» Problem description: Convert the data below into a Markdown table with the columns "Row" and "Data line," giving each nonblank line its own numbered row. Leave the pictures out of the table.
-- begin --
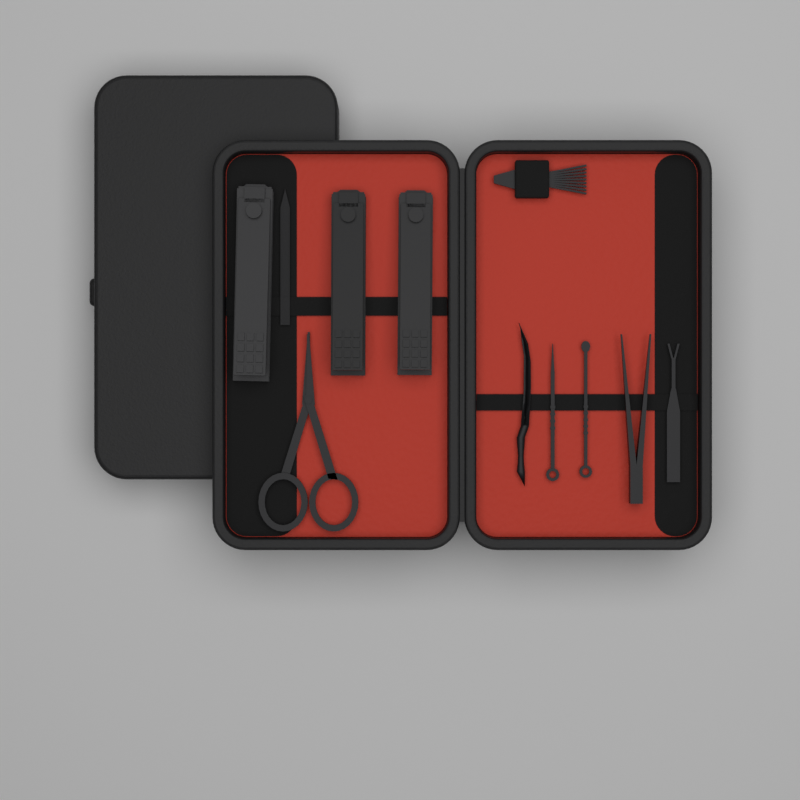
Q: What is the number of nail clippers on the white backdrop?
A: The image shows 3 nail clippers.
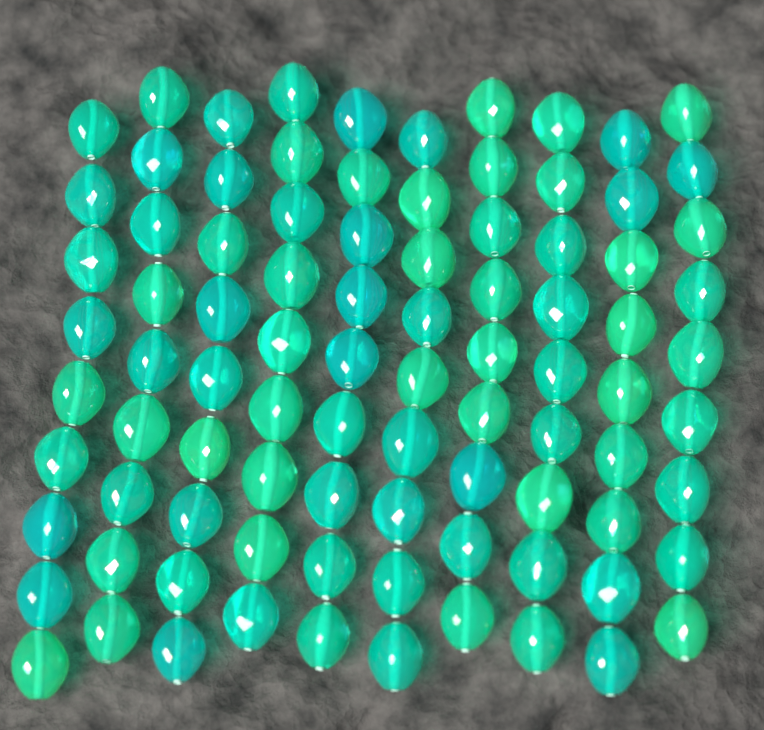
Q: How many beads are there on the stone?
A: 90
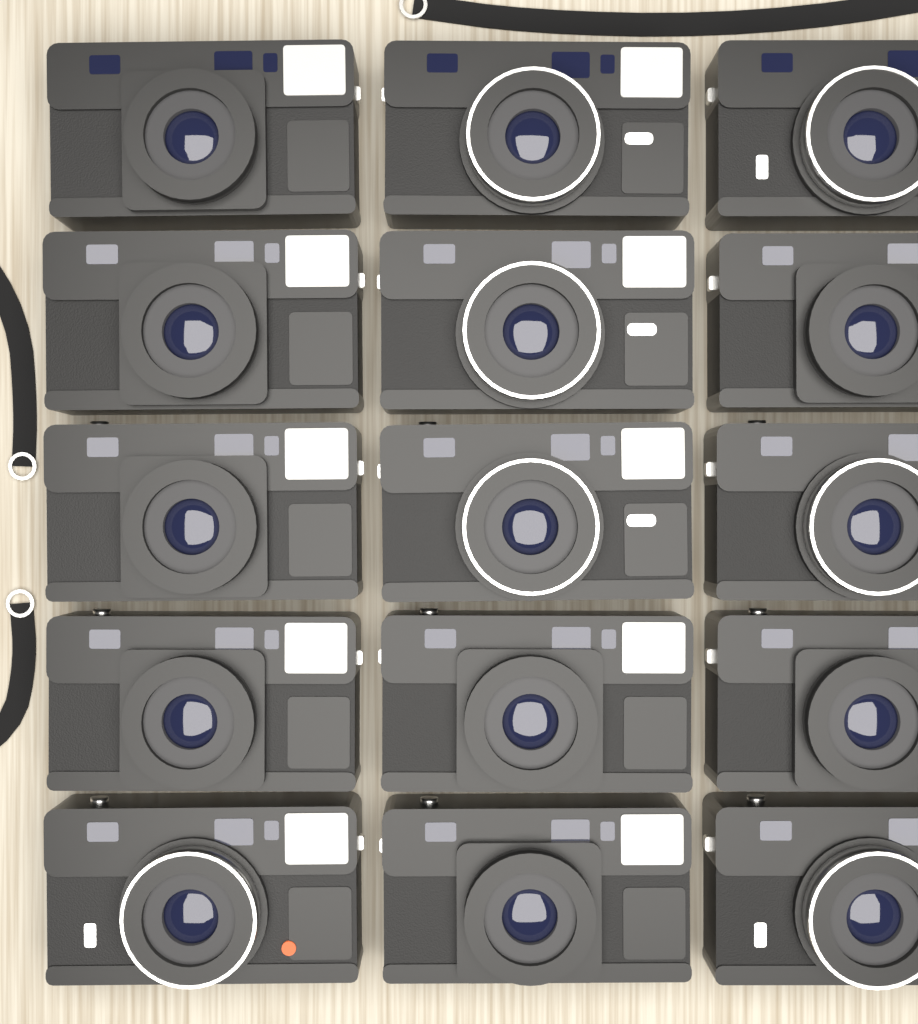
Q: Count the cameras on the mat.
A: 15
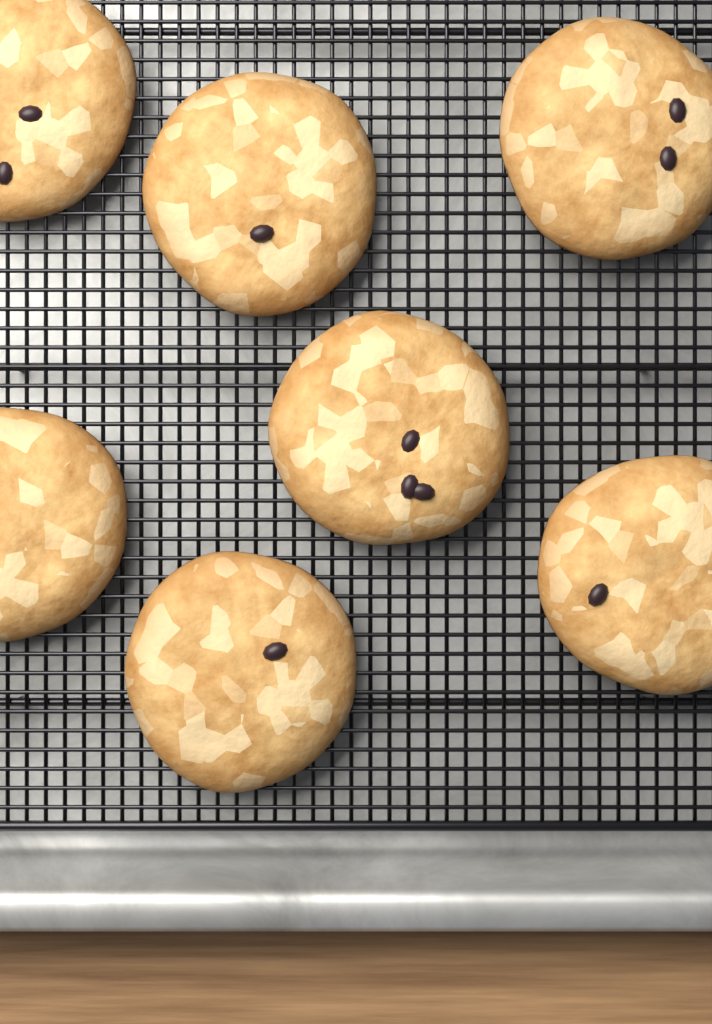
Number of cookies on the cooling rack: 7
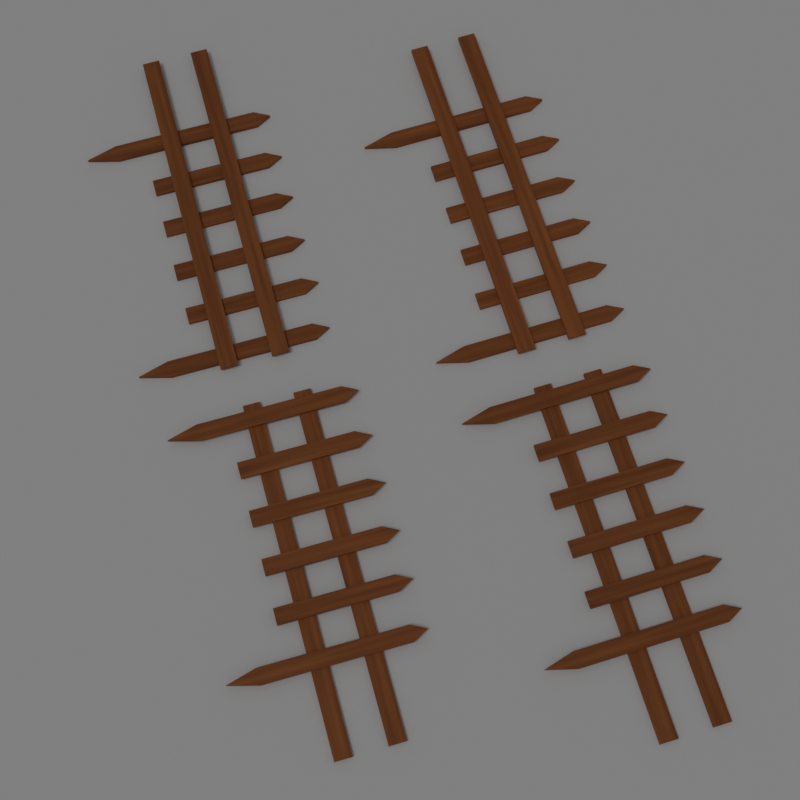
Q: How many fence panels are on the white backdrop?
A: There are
-- end --
» Task solution:
| Row | Data line |
|---|---|
| 1 | Q: What is the number of nail clippers on the white backdrop? |
| 2 | A: The image shows 3 nail clippers. |
| 3 | Q: How many beads are there on the stone? |
| 4 | A: 90 |
| 5 | Q: Count the cameras on the mat. |
| 6 | A: 15 |
| 7 | Number of cookies on the cooling rack: 7 |
| 8 | Q: How many fence panels are on the white backdrop? |
| 9 | A: There are |